Parkview Medical Center is currently working around the clock to bring its systems back online and recover the encrypted data. In the meantime, medical services continue to be offered to patients, who remain the number one priority. Staff have switched to pen and paper to record patient information until systems can be brought back online. Despite not having access to important systems, the medical center says the level and quality of care provided to patients has not changed.

A spokesperson for the medical center said, “While our medical staff continue to work around the clock in response to the ongoing global pandemic, we are doing everything in our power to bring our systems back online as quickly and securely as possible.” The hospital’s website still says systems remain out of action on Wednesday, April 29.

It is not known if this was a manual or automated ransomware attack and if any sensitive data was exfiltrated by the attackers prior to the deployment of ransomware.

ExecuPharm Attacked with Maze Ransomware

On March 13, 2020, the King of Prussia, PA-based pharmaceutical company ExecuPharm experienced a Clop ransomware attack in which sensitive data was stolen. According to Bleeping Computer, some of the stolen data was published online when the ransom was not paid.

According to a statement issued by ExecuPharm, a leading cybersecurity company has been retained to assist with the investigation and determine the nature and scope of the breach. The incident has been reported to law enforcement and all affected parties have been notified.

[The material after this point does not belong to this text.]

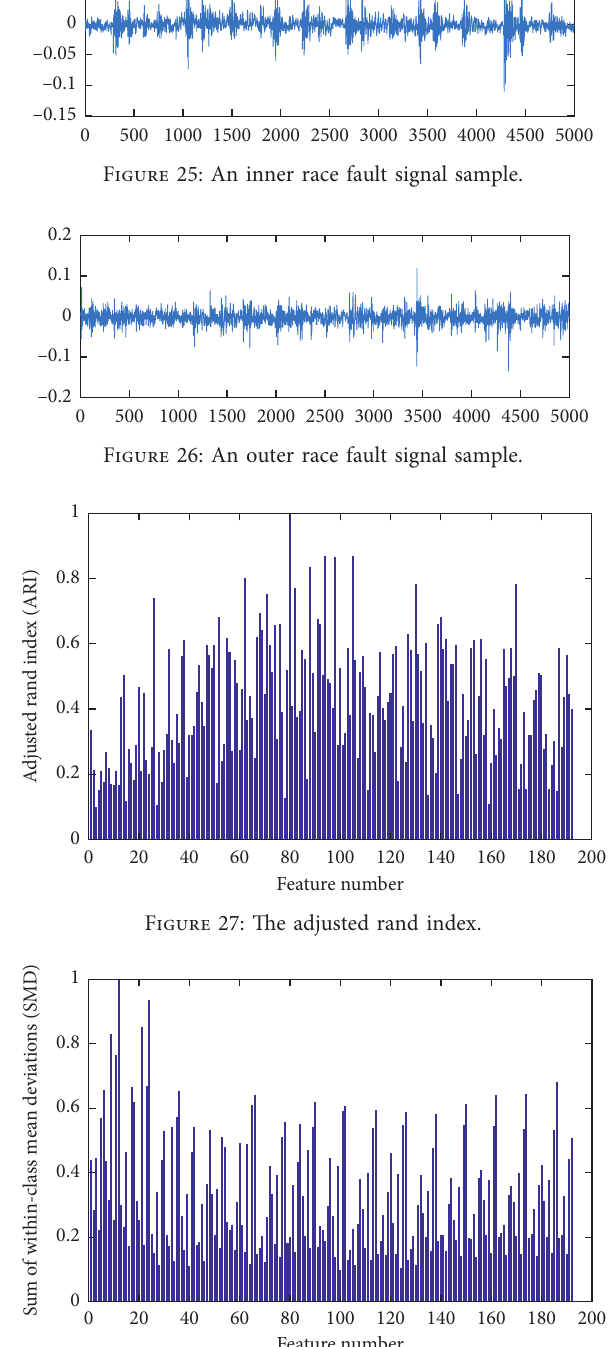
Figure 28: The sum of within-class mean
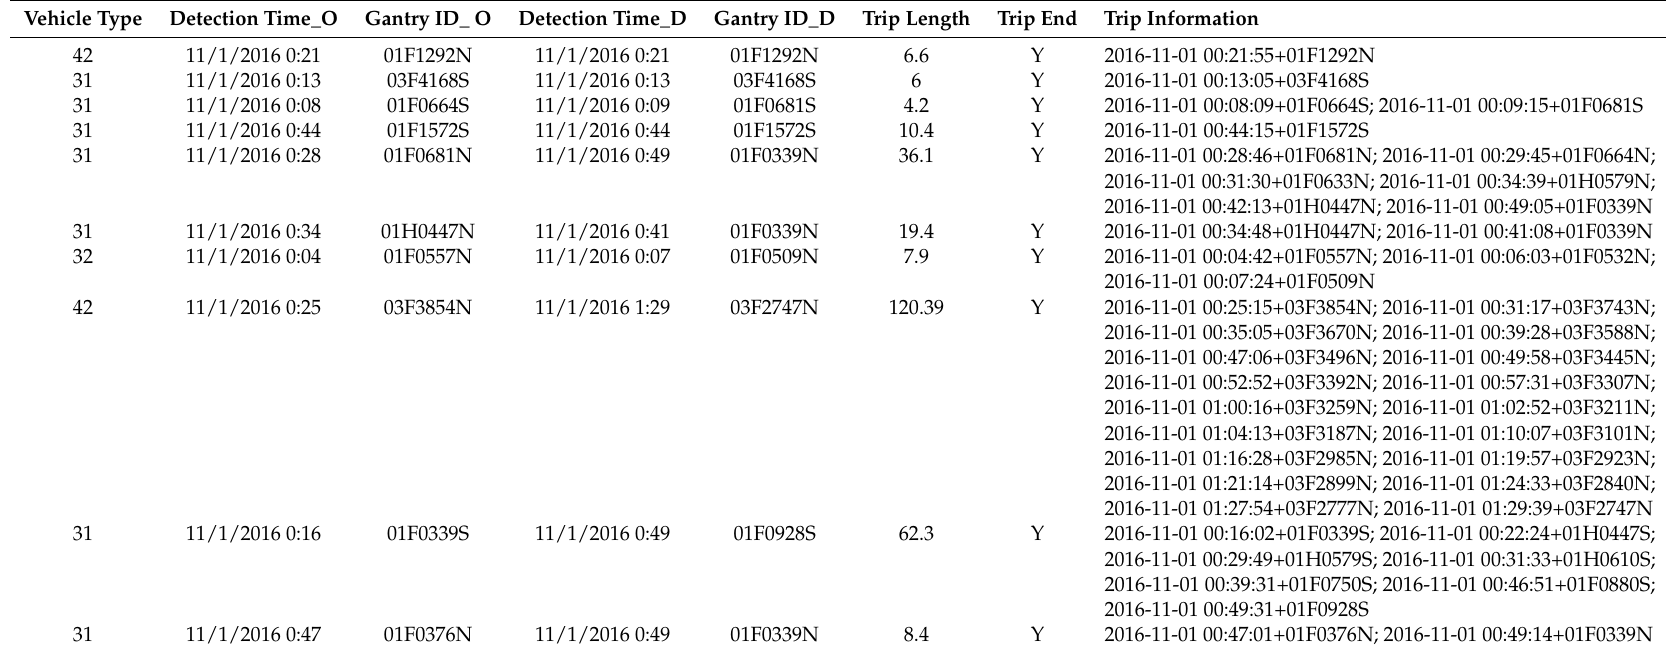
Table 2. Some records downloaded from Traffic Data Collection System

In addition to company information, the personal data of employees has also been accessed and exfiltrated by the attackers. That information includes Social Security numbers, financial information, driver licenses, passport numbers, bank account information, IBAN/SWIFT numbers, credit card numbers, national insurance numbers, beneficiary information and other sensitive data. Some data relating to its parent company, Parexel, was also stolen in the attack. Affected individuals have been offered identity theft monitoring services for 12 months free of charge.

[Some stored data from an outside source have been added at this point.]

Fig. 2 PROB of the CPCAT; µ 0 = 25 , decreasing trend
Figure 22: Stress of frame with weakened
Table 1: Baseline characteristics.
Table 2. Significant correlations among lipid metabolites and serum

The company has rebuilt its servers from backups and once systems have been restored, all data will be recovered from backups. Measures are also being implemented to harden security against these types of attacks, which include multi-factor authentication for remote connections, endpoint protection, and detection and response forensics tools on all systems. Email security measures have also been improved to block ransomware emails.

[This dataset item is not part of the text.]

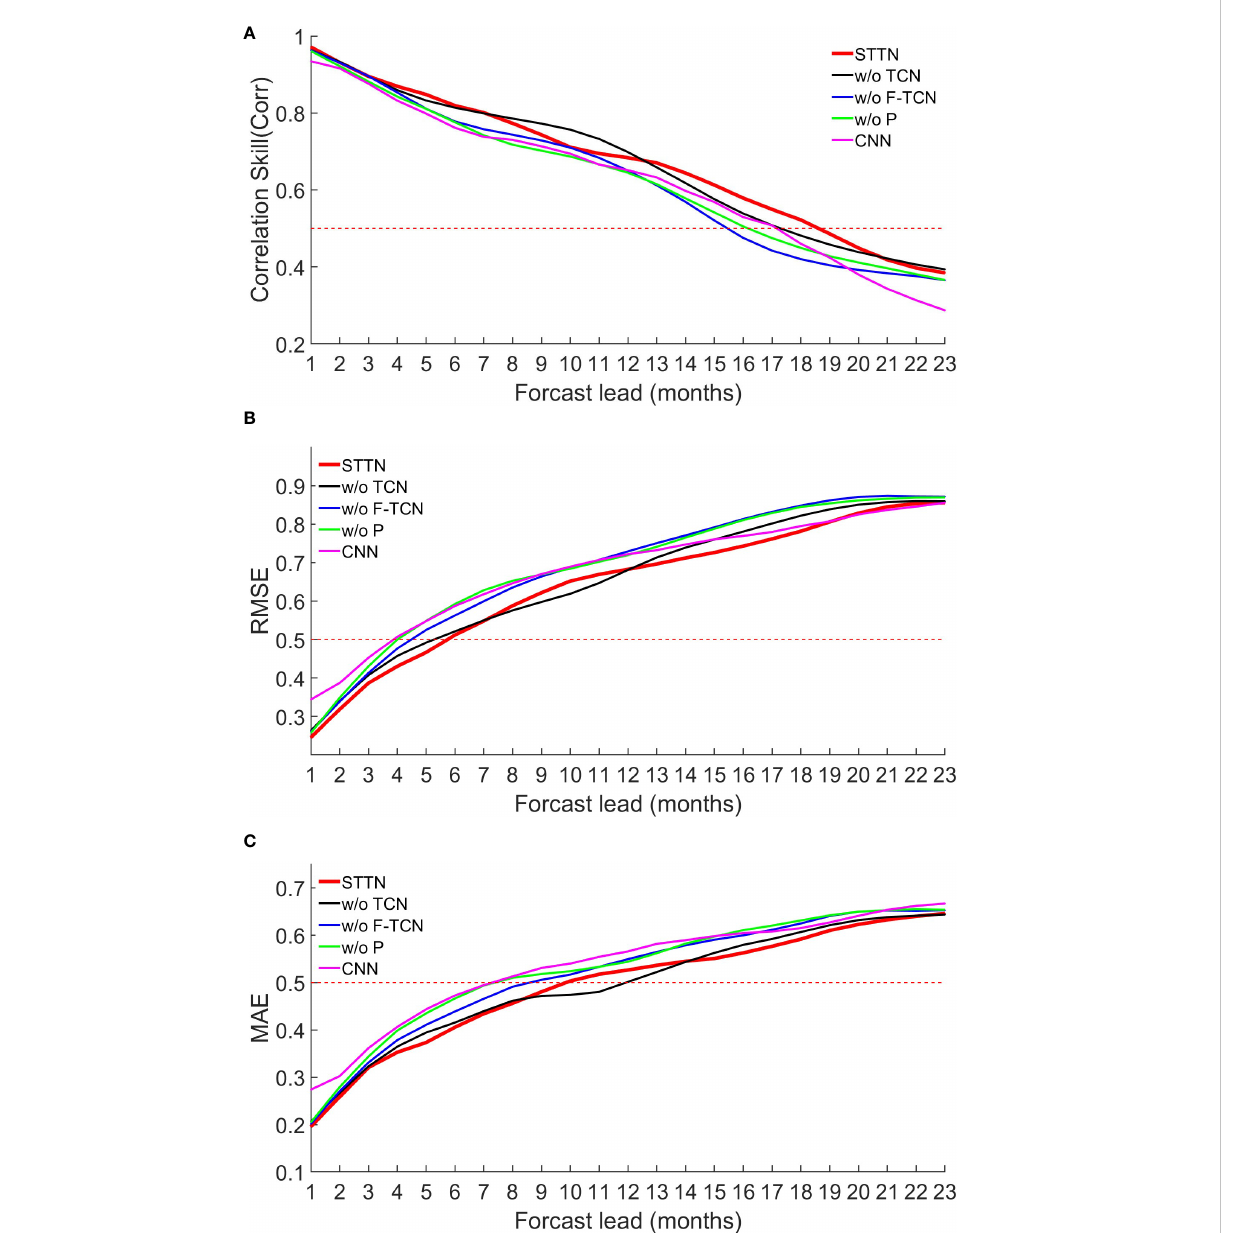
FIGURE 5 Comparison of (A) Corr, (B) RMSE, and (C) MAE between Niño3.4 index predictions and observations obtained with different modules. w/o X indicates removal of the X module. The purple line indicates the result of the CNN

Brandywine Counselling and Community Services Suffers Ransomware Attack

Brandywine Counselling and Community Services in Delaware has also recently been attacked with ransomware.

The attack was detected on February 10, 2020 and a computer forensic firm was hired to assist with the investigation. The investigation determined servers impacted by the attack contained some client information which was acquired by the attackers.

The attack has been reported to the HHS’ Office for Civil Rights as affecting 4,262 individuals. The data stolen in the attack includes clients’ names, addresses, dates of birth, and/or limited clinical information, such as provider name(s), diagnosis, prescription(s), and/or treatment information, and a limited number of Social Security numbers and driver’s license numbers.

Individuals whose Social Security number or driver’s license number was compromised have been offered complimentary credit monitoring and identity theft protection services. Additional security measures are being implemented to prevent further ransomware attacks in the future.